(Recorded data)
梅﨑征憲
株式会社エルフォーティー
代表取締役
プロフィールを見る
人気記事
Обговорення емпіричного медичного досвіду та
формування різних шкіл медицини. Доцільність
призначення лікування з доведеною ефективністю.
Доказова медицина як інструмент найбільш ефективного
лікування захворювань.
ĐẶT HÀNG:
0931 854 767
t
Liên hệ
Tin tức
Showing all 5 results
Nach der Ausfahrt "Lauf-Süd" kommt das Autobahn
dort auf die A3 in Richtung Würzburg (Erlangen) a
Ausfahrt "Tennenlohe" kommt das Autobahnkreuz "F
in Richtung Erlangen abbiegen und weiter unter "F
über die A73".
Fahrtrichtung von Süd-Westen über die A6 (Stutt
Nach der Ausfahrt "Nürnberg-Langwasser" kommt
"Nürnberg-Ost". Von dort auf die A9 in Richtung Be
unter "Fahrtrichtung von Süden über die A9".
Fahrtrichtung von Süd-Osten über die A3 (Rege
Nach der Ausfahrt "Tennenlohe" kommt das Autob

### PROBLEM TO WORK ON
Please recast every line of the rows above as a Markdown table with the columns "No." and "Line", numbering the lines in order and leaving out blank lines.

### ANSWER BOX
| No. | Line |
|---|---|
| 1 | 梅﨑征憲 |
| 2 | 株式会社エルフォーティー |
| 3 | 代表取締役 |
| 4 | プロフィールを見る |
| 5 | 人気記事 |
| 6 | Обговорення емпіричного медичного досвіду та |
| 7 | формування різних шкіл медицини. Доцільність |
| 8 | призначення лікування з доведеною ефективністю. |
| 9 | Доказова медицина як інструмент найбільш ефективного |
| 10 | лікування захворювань. |
| 11 | ĐẶT HÀNG: |
| 12 | 0931 854 767 |
| 13 | t |
| 14 | Liên hệ |
| 15 | Tin tức |
| 16 | Showing all 5 results |
| 17 | Nach der Ausfahrt "Lauf-Süd" kommt das Autobahn |
| 18 | dort auf die A3 in Richtung Würzburg (Erlangen) a |
| 19 | Ausfahrt "Tennenlohe" kommt das Autobahnkreuz "F |
| 20 | in Richtung Erlangen abbiegen und weiter unter "F |
| 21 | über die A73". |
| 22 | Fahrtrichtung von Süd-Westen über die A6 (Stutt |
| 23 | Nach der Ausfahrt "Nürnberg-Langwasser" kommt |
| 24 | "Nürnberg-Ost". Von dort auf die A9 in Richtung Be |
| 25 | unter "Fahrtrichtung von Süden über die A9". |
| 26 | Fahrtrichtung von Süd-Osten über die A3 (Rege |
| 27 | Nach der Ausfahrt "Tennenlohe" kommt das Autob |